If markets rebound then you might be able to buy a decent annuity. If not then drawdown is probably your best best to keep most of it invested until it rebounds. I believe quite alot of people recently have done both ie an annuity to cover basic expenses, then drawdown for luxuries. Probably only cos annuity rates were good before the Trump affect.

This won't affect those with defined benefit schemes as all the risks are borne by the employer.

OhDoShutUpGeorge · 07/04/2025 16:43

Miley23 · 07/04/2025 16:10

Sorry I'm being really thick here but is this market turmoil likely to affect an NHS pension or is that not affected at all by the market because it's paid by the government. Do I need to be worried about an NHS pension that I hope to take in three years ?

Like others have said you probably have a defined benefit scheme (also known as a final salary scheme) but you would be best to check.

If it talks about final salary and no of years service then it's the a defined benefit scheme and you will be fine.

I had a defined benefit scheme with a private company which went out of business and is now sitting in the pension protection fund. I think I only get 90% of it but at least that is safe.

Obviously won't affect you in the NHS.

Definately check though because they should be able to tell you what your projected pension per year is if you have a defined benefit scheme.

Unlike us poor defined contribution people who have a pot of money and have to figure out what to do with it. It moves up and down according to the stock market and bonds and so it's more of a moving target.

Abenny · 07/04/2025 16:45

if you are only a few years from the age you gave them then I think they automatically move you into more safer territories

This depends on who you are with and what you're invested in- you need to check. You also may not want to be moved too much out of equities if you are planning to draw down, so it's worth getting some advice.

Ihateslugs · 07/04/2025 16:48

It’s very difficult to know what do do though.

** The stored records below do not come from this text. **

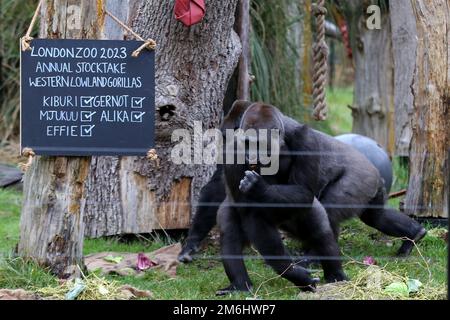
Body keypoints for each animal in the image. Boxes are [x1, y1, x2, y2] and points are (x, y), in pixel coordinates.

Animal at [216, 101, 428, 294]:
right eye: (247, 144)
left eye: (258, 144)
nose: (251, 156)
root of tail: (376, 173)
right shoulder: (233, 152)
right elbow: (250, 213)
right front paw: (296, 274)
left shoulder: (306, 140)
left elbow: (303, 192)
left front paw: (259, 188)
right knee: (375, 216)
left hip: (360, 180)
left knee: (325, 216)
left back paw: (329, 269)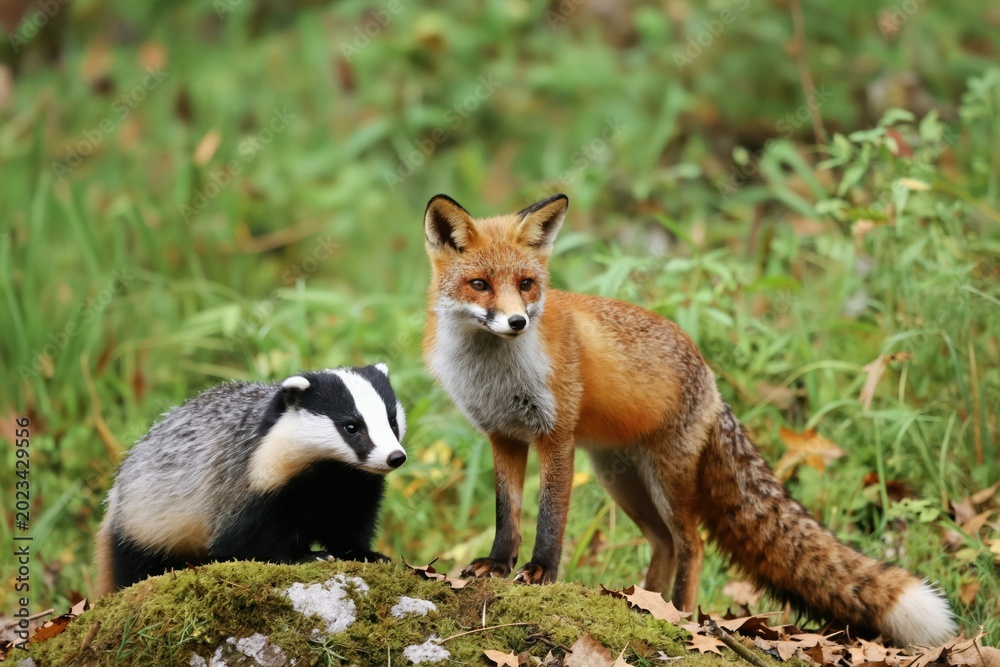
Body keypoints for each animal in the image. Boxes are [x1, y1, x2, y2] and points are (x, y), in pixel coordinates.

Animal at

I am already retired and have two pensions related to my employment which I’m already receiving so I think they will be unaffected - one a teachers one and a small one from my first job at a Utility company. Together with my State Pension ( smaller because as a teacher for 25 years I was contracted out) I can just about live month to month on my income but rely on investments for extras like home repairs, replacement car, holidays and large unplanned for bills)

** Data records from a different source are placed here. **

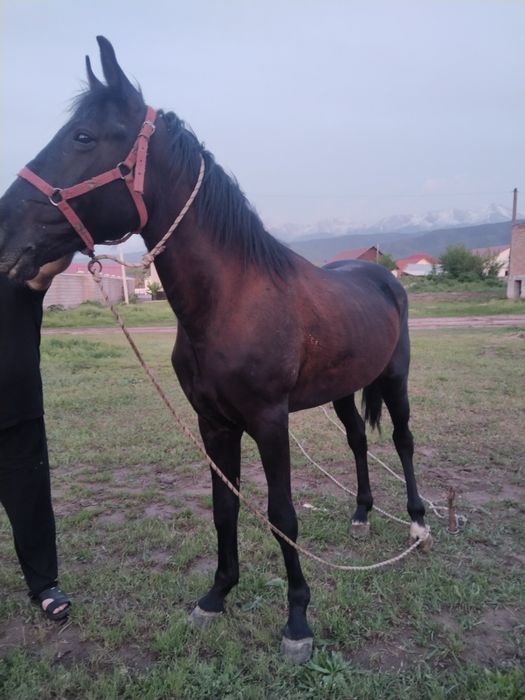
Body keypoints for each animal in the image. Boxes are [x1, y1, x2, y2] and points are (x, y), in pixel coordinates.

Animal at [0, 37, 430, 662]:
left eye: (82, 136)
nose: (4, 234)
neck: (230, 300)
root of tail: (382, 277)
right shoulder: (214, 424)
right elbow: (225, 509)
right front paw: (216, 596)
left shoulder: (270, 421)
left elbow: (281, 516)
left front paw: (297, 622)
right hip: (343, 390)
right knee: (357, 442)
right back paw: (361, 515)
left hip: (394, 380)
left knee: (401, 441)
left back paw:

This fund will be affected by the current uncertainty as most of it is linked to shares, albeit at a low risk ( my choice ) but still goes down with any stock market downturns. In the past I have taken the advice of my financial advisor to wait it out and eventually the markets did pick up but this time, I’m older and worried that the downturn has not yet hit rock bottom and it will be slow to regain the losses. I can access other funds in fixed rate bonds and gvt bonds for the time being but I might need to make some decisions about the bulk of my savings soon.

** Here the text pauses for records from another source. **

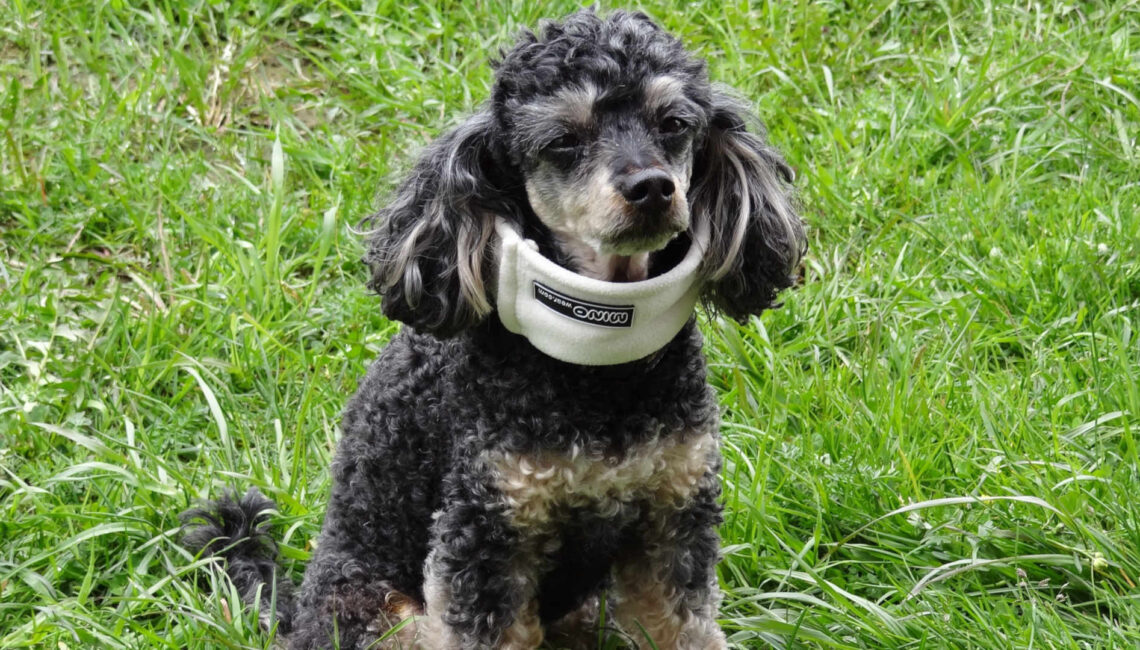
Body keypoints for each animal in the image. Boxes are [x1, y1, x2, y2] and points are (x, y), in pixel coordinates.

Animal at [182, 10, 807, 647]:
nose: (653, 186)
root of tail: (296, 614)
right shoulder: (485, 533)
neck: (599, 369)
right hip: (380, 614)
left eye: (675, 124)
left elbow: (684, 624)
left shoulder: (672, 519)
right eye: (564, 140)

I have not checked how much my main funds have fallen, I’d rather not know as I feel rather powerless about improving things. I think I’ll wait for my financial advisor to make suggestions, his company are very good at keeping clients informed.

I am very worried though about my children, both live here in the UK but one works for a car manufacturer that is a huge exporter to the US and has already laid of workers in their factories and the other works for a company based in the US! Goodness knows if their jobs will be affected!

OhDoShutUpGeorge · 07/04/2025 17:03

Abenny · 07/04/2025 16:45

if you are only a few years from the age you gave them then I think they automatically move you into more safer territories

This depends on who you are with and what you're invested in- you need to check. You also may not want to be moved too much out of equities if you are planning to draw down, so it's worth getting some advice.

Yes you are right. People should check. All mine seemed to move me when I gave them my new planned retirement age but perhaps some don't.

It's really hard to plan though as the last few years taking an annuity was looking attractive again (I watch James Shack on You Tube) but now if interest rates fall annuities I think will become less desirable again.